On March 21, Iranian New Year’s Day, the Supreme Leader of the Revolution, Ayatollah Ali Khamenei, surprised everybody by calling for “unity and national reconstruction”. We then said to ourselves: are the American sanctions starting to take effect? The answer is yes, according to most observers. And the financial crisis in Iran, exacerbated by the sanctions, is hitting the Allied militias hard, blocking Iran’s presence and influence in Syria, Iraq, Lebanon, Yemen and the Gaza Strip.

Militias in Syria have seen their salaries significantly reduced. The projects that Iran had promised to help a faltering Syrian economy, have failed. Many Hezbollah fighters admit that they lost half their salary or didn’t get paid at all in January and February. They even say they expect the worst with more cuts to come. Even Hezbollah leader Hassan Nasrallah acknowledges the difficulties caused by the US sanctions.

However, one question remains: can all these financial restrictions have an impact on the behavior of all these militias who remain ideologically attached to the Iranian politics? The reactions of combatants, officials and observers are all in the same direction: American sanctions hurt!

If, in Lebanon, Hezbollah remains the main military force and an essential political actor, in Syria, Iranians are forced to reduce the presence of certain militias, not only because of financial problems, but also because after 8 years of war, Bashar El Assad defeated all opposition. That said, it is in Iraq that Iran will become more involved in strengthening its political and economic ties. The militias, which he had supported, will now be financed by the Iraqi authorities. Iran also maintains links with allies on the other side of the Iraqi political spectrum who defend Iranian interests by defying the American military presence in Iraq.
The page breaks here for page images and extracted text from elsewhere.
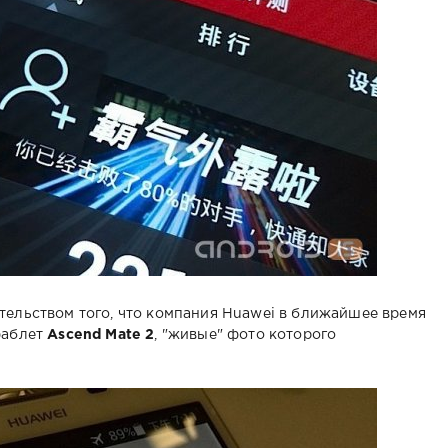
тельством того, что компания Huawei в ближайшее время
фаблет
Ascend Mate 2
, "живые" фото которого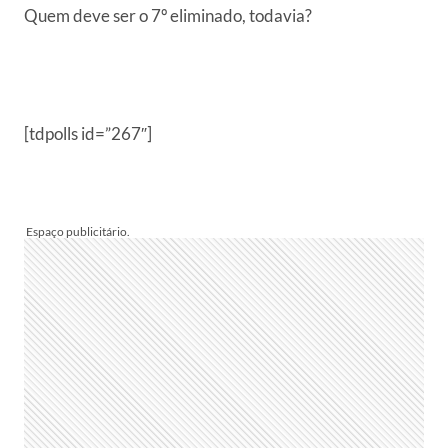
Quem deve ser o 7º eliminado, todavia?
[tdpolls id=”267″]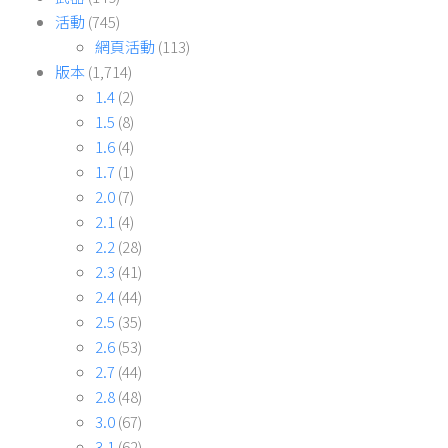
活動
(745)
網頁活動
(113)
版本
(1,714)
1.4
(2)
1.5
(8)
1.6
(4)
1.7
(1)
2.0
(7)
2.1
(4)
2.2
(28)
2.3
(41)
2.4
(44)
2.5
(35)
2.6
(53)
2.7
(44)
2.8
(48)
3.0
(67)
3.1
(62)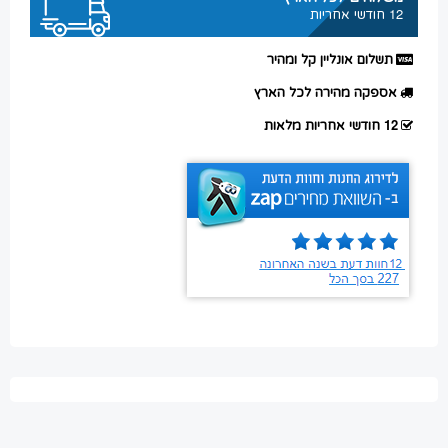
12 חודשי אחריות
תשלום אונליין קל ומהיר
אספקה מהירה לכל הארץ
12 חודשי אחריות מלאות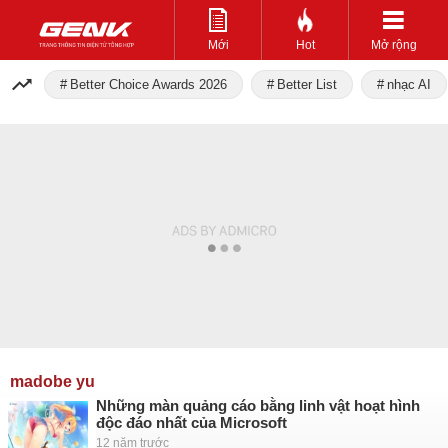
Mới
Hot
Mở rộng
Better Choice Awards 2026
Better List
nhạc AI
madobe yu
Những màn quảng cáo bằng linh vật hoạt hình
độc đáo nhất của Microsoft
12 năm trước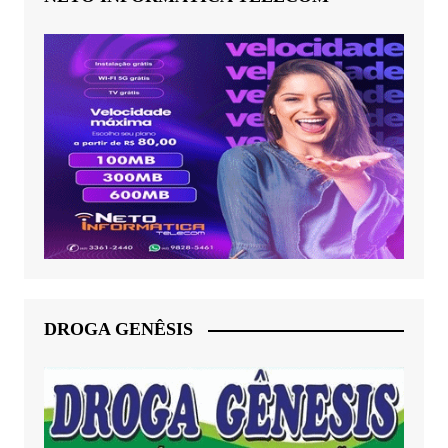
DROGA GENÊSIS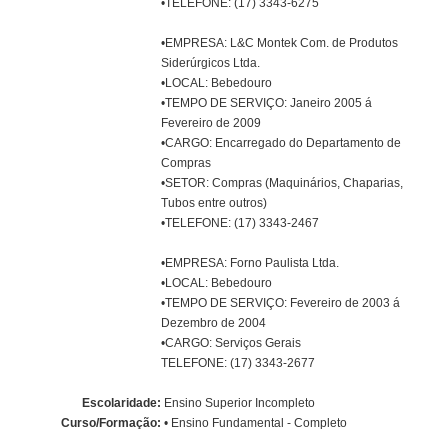
•TELEFONE: (17) 3343-6275
•EMPRESA: L&C Montek Com. de Produtos
Siderúrgicos Ltda.
•LOCAL: Bebedouro
•TEMPO DE SERVIÇO: Janeiro 2005 á
Fevereiro de 2009
•CARGO: Encarregado do Departamento de
Compras
•SETOR: Compras (Maquinários, Chaparias,
Tubos entre outros)
•TELEFONE: (17) 3343-2467
•EMPRESA: Forno Paulista Ltda.
•LOCAL: Bebedouro
•TEMPO DE SERVIÇO: Fevereiro de 2003 á
Dezembro de 2004
•CARGO: Serviços Gerais
TELEFONE: (17) 3343-2677
Escolaridade:
Ensino Superior Incompleto
Curso/Formação:
• Ensino Fundamental - Completo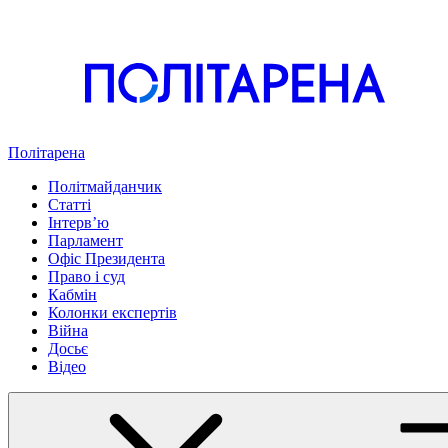
Політарена
Політмайданчик
Статті
Інтервʼю
Парламент
Офіс Президента
Право і суд
Кабмін
Колонки експертів
Війна
Досьє
Відео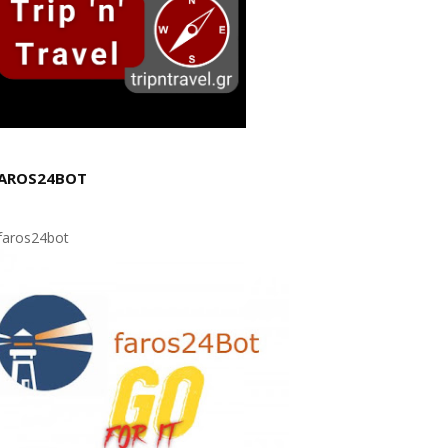
AROS24BOT
aros24bot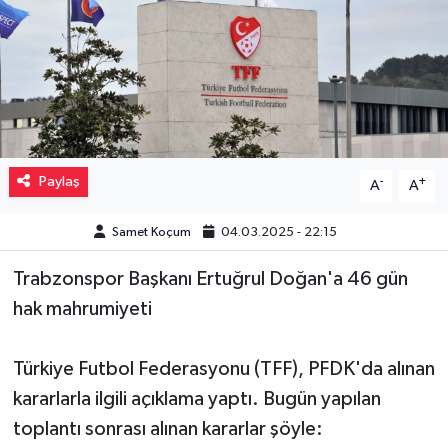
Müzik
Piyasa
Resmi İlanlar
Paylaş
-
+
A
A
Sağlık
Samet Koçum
04.03.2025 - 22:15
Sinemalar
Trabzonspor Başkanı Ertuğrul Doğan'a 46 gün
Siyaset
hak mahrumiyeti
Spor
Türkiye Futbol Federasyonu (TFF), PFDK'da alınan
Teknoloji
kararlarla ilgili açıklama yaptı. Bugün yapılan
toplantı sonrası alınan kararlar şöyle:
Türkiye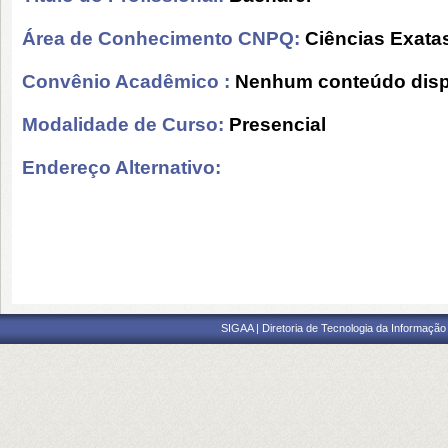
Área de Conhecimento CNPQ:
Ciências Exatas
Convênio Acadêmico :
Nenhum conteúdo disp
Modalidade de Curso:
Presencial
Endereço Alternativo:
SIGAA | Diretoria de Tecnologia da Informação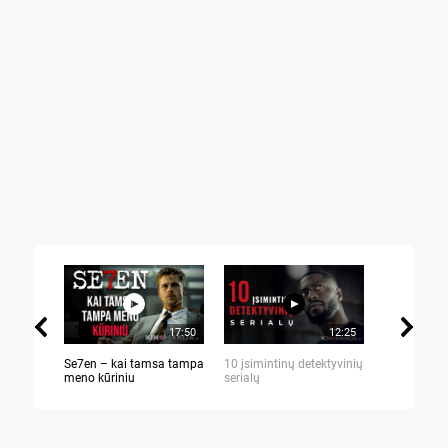
17:50
12:25
Se7en – kai tamsa tampa
10 įsimintinų detektyvinių
10 įtemptų,
meno kūriniu
serialų
stingdančių 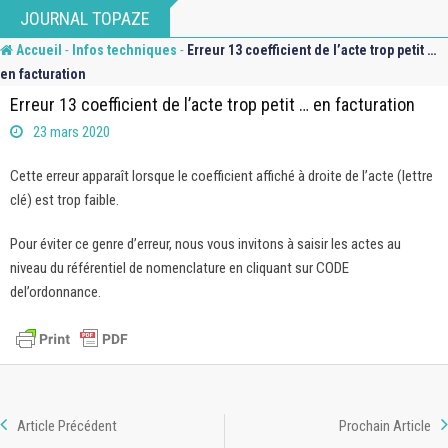
Skip
JOURNAL TOPAZE
to
-
-
Accueil
Infos techniques
Erreur 13 coefficient de l’acte trop petit …
content
en facturation
Erreur 13 coefficient de l’acte trop petit … en facturation
23 mars 2020
Cette erreur apparaît lorsque le coefficient affiché à droite de l’acte (lettre
clé) est trop faible.
Pour éviter ce genre d’erreur, nous vous invitons à saisir les actes au
niveau du référentiel de nomenclature en cliquant sur CODE
del’ordonnance.
Article Précédent
Prochain Article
It must be remembered that there is an underground war of influence between those whom we, Westerners, undoubtedly wrongly call the regime’s moderates (Hassan Rohani, the President, and Mohamad Javad Zarif, his Minister of Foreign Affairs) and the ultra-conservative clan embodied by Ayatollah Ali Khamenei, the Supreme Leader of the Revolution, General Souleimani, the all-powerful Chief of Staff of the Armed Forces and the Corps of the 160 000 Pasdarans (Revolutionary Guards) who lock down all the country’s political, economic and military sectors. Today, this war is well opened. We can even talk about the beginning of a regime crisis.

Hassan Rohani and Javad Zarif now risk to pay the price for the openness they have advocated towards Westerners. The ultra-conservative regime will not forgive them for not having obtained the dividends expected from the nuclear agreement. Nor do they believe in the barter system introduced by the Europeans to circumvent American sanctions and better ensure their economic survival.
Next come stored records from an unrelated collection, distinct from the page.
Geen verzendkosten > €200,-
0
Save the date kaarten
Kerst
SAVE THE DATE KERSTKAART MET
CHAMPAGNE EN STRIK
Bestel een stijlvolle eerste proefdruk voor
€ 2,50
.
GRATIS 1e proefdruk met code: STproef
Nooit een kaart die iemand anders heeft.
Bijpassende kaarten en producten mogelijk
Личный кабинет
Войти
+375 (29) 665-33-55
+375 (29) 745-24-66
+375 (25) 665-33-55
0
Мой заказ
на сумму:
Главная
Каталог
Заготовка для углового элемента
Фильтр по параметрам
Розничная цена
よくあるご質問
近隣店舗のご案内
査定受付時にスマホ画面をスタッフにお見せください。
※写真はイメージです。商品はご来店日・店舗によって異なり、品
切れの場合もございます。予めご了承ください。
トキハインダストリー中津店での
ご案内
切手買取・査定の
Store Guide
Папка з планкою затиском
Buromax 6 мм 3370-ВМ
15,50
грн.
Indeed, a few days after the announcement of the barter system, Khamenei, who has the final say on all foreign policy decisions, warned that his country should not trust Europeans.
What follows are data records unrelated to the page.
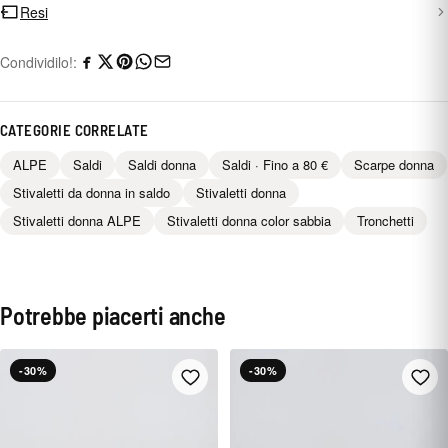
Resi
Condividilo!:
CATEGORIE CORRELATE
ALPE
Saldi
Saldi donna
Saldi · Fino a 80 €
Scarpe donna
Stivaletti da donna in saldo
Stivaletti donna
Stivaletti donna ALPE
Stivaletti donna color sabbia
Tronchetti
Potrebbe piacerti anche
-30%
-30%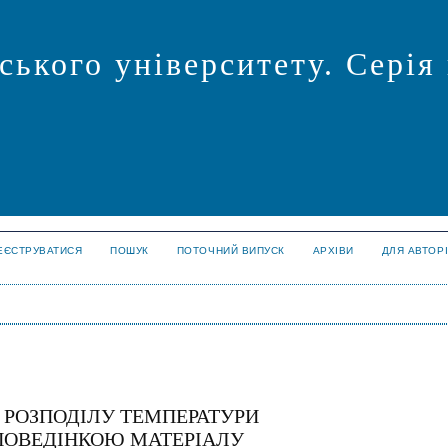
ського університету. Серія
ЕЄСТРУВАТИСЯ
ПОШУК
ПОТОЧНИЙ ВИПУСК
АРХІВИ
ДЛЯ АВТОР
РОЗПОДІЛУ ТЕМПЕРАТУРИ
 ПОВЕДІНКОЮ МАТЕРІАЛУ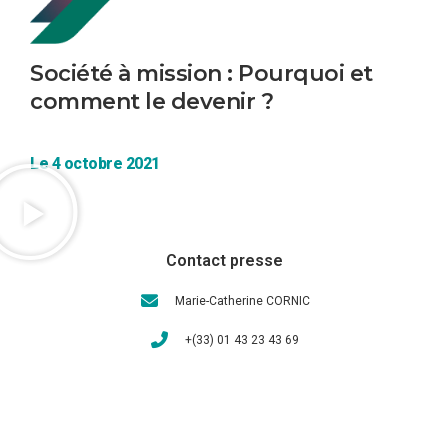
Société à mission : Pourquoi et
comment le devenir ?
Le 4 octobre 2021
Contact presse
Marie-Catherine CORNIC
+(33) 01 43 23 43 69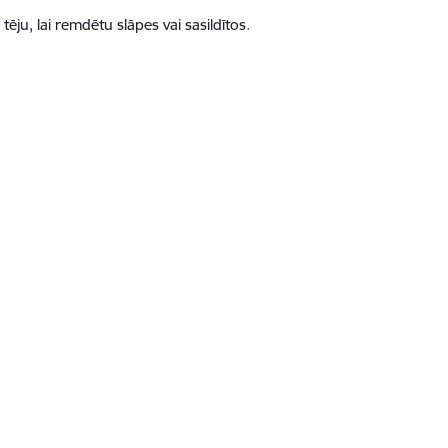
ju, lai remdētu slāpes vai sasildītos.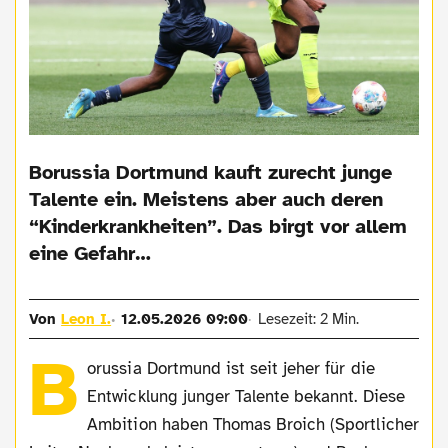
Borussia Dortmund kauft zurecht junge
Talente ein. Meistens aber auch deren
“Kinderkrankheiten”. Das birgt vor allem
eine Gefahr…
Von
Leon I.
12.05.2026 09:00
Lesezeit: 2 Min.
B
orussia Dortmund ist seit jeher für die
Entwicklung junger Talente bekannt. Diese
Ambition haben Thomas Broich (Sportlicher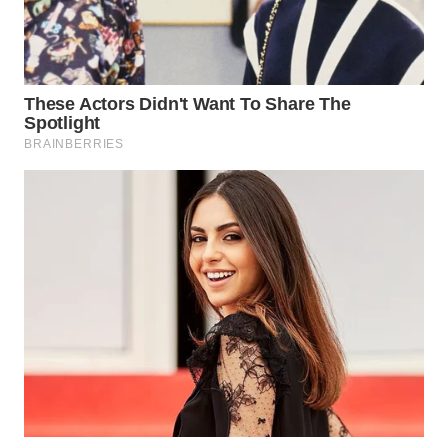
WN
MALUKU
WN
MALUT
WN
DAIRI
WN
DANAU
TOBA
WN
NIAS
WN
All this could therefore lead to a disavowal by the moderates, a retreat of the regime on itself, with a tightening of its policy towards the United States, Israel and Europe. With, at the end of the day, a possible withdrawal of the nuclear agreement, a revival by Iran of its nuclear program, not to mention the maintenance of Iranian troops on Syrian territory and of Hezbollah in Lebanon.

If this were the case, I am not sure that Israel, the United States and its allies in the region would remain idle!